> [Task brief]: From the material below, copy every line in which the word "Refining" occurs.

[Records to process — start]

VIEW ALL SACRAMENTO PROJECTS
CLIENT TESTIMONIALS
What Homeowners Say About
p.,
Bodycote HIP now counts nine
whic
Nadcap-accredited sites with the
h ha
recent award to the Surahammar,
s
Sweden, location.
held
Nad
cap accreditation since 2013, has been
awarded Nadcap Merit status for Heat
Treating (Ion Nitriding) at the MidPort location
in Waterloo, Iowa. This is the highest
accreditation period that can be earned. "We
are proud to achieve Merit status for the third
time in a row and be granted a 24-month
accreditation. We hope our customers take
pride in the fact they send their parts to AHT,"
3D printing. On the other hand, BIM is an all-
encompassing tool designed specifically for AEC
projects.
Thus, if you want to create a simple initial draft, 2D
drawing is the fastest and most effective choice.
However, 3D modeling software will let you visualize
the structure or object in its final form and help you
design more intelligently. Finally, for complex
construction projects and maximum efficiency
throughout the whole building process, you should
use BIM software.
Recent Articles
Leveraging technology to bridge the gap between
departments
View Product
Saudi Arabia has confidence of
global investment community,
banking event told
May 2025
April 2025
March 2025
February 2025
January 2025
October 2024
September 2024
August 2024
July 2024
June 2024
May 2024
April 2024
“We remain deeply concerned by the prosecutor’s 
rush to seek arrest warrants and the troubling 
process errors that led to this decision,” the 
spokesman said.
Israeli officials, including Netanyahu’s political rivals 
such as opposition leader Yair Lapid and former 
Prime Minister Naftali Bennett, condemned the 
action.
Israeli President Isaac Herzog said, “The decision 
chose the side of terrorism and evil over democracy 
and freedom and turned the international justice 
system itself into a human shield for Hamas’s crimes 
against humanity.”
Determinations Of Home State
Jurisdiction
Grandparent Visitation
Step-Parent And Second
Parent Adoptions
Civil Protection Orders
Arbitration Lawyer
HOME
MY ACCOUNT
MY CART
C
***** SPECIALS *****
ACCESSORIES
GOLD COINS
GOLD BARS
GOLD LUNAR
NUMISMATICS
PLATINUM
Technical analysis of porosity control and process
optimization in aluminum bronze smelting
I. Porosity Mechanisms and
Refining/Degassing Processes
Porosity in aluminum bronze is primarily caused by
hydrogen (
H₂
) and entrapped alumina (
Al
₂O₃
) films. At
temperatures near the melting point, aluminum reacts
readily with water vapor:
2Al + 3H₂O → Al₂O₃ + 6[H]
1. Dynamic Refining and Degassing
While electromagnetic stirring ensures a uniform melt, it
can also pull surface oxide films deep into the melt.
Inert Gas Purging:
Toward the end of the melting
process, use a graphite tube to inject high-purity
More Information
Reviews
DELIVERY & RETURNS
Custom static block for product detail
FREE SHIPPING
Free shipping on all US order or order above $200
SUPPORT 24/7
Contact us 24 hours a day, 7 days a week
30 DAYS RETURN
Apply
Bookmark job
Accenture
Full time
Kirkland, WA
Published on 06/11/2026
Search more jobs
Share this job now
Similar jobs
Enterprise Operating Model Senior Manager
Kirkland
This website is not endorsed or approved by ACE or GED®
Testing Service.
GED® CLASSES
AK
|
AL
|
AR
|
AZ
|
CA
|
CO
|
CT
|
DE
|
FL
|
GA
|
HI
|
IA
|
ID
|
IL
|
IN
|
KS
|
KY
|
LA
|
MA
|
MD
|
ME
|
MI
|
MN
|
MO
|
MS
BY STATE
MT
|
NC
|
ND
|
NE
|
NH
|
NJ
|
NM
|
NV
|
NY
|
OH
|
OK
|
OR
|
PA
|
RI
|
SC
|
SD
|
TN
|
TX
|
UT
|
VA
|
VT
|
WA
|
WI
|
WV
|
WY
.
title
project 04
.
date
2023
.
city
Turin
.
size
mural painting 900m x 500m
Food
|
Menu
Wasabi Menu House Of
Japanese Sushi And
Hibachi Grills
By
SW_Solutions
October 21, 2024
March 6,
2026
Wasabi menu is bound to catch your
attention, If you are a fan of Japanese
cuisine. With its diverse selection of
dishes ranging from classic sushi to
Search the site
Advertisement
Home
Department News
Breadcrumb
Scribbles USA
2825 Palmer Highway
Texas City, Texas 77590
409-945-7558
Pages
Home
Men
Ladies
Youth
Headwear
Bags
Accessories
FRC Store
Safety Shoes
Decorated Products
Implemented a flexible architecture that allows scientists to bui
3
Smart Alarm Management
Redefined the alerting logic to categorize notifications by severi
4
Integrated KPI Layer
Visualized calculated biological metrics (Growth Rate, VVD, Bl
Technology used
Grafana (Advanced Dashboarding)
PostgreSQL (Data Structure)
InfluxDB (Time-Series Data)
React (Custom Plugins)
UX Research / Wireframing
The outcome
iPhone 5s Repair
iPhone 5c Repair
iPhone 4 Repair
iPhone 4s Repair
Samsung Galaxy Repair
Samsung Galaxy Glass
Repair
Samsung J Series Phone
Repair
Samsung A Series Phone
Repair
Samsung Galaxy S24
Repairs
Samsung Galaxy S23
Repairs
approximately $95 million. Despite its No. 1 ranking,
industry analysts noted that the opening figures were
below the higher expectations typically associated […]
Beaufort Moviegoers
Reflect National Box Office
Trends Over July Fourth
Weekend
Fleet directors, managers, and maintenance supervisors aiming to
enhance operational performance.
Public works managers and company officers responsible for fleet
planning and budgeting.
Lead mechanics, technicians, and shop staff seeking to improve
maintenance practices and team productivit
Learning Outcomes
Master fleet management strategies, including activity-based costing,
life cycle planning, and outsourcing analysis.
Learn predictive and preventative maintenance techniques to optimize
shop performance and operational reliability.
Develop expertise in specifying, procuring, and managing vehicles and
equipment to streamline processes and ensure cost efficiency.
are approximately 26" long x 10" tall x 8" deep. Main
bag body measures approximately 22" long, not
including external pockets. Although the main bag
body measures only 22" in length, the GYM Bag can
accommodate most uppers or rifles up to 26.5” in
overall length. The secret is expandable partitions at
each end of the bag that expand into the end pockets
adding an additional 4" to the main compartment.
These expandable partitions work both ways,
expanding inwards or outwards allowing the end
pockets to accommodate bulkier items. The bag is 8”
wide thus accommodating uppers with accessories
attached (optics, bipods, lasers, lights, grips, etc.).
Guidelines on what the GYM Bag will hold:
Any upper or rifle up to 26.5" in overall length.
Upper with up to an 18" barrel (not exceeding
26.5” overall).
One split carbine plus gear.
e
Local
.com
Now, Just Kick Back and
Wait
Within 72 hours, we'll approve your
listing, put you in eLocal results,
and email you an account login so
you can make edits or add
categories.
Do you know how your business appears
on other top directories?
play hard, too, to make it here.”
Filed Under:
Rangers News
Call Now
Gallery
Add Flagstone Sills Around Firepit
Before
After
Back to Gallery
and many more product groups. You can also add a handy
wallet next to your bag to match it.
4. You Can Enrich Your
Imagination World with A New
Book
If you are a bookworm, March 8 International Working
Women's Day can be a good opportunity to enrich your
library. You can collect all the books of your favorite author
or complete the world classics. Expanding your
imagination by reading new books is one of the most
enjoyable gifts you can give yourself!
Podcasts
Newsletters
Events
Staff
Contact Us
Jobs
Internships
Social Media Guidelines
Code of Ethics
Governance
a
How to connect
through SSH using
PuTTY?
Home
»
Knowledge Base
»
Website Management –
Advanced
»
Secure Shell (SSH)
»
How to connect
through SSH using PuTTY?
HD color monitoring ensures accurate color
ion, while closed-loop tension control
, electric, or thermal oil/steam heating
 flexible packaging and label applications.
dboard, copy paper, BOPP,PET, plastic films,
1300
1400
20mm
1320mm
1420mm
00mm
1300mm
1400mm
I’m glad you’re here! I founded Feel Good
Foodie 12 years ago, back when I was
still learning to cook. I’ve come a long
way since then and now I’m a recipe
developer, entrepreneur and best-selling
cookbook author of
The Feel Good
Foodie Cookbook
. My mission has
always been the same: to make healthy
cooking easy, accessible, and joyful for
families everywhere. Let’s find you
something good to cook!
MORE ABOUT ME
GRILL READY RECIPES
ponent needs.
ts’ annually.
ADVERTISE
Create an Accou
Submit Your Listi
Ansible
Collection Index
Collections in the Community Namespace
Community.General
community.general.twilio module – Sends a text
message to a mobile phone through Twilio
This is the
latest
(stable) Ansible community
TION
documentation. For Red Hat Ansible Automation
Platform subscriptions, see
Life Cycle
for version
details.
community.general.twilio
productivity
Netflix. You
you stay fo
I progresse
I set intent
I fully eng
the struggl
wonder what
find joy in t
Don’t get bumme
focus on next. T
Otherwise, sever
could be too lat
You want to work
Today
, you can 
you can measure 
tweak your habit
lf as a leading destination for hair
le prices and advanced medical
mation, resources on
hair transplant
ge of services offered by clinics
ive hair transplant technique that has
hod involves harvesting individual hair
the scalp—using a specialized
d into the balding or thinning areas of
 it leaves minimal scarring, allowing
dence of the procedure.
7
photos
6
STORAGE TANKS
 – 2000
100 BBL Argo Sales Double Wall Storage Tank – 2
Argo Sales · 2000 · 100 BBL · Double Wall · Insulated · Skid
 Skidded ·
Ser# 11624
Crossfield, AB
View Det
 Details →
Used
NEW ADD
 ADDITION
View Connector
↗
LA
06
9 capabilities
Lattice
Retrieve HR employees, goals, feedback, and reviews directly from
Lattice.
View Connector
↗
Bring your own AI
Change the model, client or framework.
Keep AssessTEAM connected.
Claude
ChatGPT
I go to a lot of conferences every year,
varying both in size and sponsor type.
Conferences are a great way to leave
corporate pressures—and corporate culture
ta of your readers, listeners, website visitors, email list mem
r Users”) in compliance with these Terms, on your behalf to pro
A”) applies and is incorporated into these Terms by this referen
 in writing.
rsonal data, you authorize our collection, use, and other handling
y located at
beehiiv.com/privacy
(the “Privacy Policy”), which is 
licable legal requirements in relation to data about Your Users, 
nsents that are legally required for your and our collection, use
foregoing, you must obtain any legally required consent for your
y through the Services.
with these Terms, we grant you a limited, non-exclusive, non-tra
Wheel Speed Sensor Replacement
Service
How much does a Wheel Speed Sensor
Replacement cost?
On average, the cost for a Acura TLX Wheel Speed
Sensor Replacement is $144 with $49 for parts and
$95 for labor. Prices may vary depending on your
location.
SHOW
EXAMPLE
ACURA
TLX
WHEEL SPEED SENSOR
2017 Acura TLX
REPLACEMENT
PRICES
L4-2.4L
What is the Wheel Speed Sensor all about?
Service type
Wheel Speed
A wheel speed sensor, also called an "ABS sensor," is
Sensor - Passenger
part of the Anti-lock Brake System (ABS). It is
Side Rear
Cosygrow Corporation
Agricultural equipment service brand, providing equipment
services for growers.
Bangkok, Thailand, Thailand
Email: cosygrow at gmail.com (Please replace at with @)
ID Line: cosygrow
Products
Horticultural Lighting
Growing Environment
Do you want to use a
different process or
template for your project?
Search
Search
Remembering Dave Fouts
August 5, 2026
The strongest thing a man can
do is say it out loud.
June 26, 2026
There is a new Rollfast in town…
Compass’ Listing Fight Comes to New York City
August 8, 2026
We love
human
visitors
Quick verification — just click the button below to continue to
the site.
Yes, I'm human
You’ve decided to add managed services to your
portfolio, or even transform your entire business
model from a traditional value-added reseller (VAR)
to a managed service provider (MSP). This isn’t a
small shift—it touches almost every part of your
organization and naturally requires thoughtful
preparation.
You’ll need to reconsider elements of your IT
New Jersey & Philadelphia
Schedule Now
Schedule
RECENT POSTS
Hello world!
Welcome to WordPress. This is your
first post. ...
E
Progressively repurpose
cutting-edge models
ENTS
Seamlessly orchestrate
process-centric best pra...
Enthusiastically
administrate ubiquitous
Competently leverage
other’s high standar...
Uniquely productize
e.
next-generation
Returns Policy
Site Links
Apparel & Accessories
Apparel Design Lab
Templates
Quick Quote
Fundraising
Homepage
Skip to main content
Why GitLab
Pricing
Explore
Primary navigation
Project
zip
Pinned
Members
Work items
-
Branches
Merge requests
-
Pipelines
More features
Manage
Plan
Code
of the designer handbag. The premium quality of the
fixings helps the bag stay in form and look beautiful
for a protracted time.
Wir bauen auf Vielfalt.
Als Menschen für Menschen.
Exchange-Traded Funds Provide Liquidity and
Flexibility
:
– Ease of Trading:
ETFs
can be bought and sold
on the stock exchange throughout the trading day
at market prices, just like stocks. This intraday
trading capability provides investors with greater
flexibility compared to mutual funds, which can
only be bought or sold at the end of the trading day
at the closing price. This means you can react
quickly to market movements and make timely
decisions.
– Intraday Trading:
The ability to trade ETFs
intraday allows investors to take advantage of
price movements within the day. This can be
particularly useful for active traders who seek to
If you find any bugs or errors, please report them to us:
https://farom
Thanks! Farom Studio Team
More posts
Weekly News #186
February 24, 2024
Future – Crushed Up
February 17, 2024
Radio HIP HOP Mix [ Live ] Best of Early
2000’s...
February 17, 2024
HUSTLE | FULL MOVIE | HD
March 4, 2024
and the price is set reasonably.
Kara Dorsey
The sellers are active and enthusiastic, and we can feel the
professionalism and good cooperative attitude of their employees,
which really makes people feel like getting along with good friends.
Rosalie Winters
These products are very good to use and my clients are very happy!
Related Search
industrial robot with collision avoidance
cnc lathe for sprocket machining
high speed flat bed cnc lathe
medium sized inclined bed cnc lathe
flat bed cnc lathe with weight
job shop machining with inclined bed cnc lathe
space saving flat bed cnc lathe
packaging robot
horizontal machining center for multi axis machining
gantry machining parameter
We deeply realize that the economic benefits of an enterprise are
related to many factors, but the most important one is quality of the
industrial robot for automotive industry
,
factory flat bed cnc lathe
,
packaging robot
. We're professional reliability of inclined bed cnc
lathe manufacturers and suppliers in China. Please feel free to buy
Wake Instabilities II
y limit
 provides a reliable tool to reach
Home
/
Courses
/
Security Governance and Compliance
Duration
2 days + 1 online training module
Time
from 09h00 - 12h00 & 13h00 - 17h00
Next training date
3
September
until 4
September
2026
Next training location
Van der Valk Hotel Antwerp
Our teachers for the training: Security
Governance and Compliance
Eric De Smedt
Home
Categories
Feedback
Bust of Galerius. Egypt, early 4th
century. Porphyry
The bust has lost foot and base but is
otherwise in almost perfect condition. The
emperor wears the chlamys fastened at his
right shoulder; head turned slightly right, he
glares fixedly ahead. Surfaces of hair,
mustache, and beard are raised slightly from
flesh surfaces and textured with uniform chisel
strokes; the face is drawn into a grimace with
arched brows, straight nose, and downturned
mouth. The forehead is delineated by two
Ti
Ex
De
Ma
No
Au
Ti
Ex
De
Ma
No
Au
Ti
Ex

[Records to process — finish]

> [Your response]:
Refining/Degassing Processes
1. Dynamic Refining and Degassing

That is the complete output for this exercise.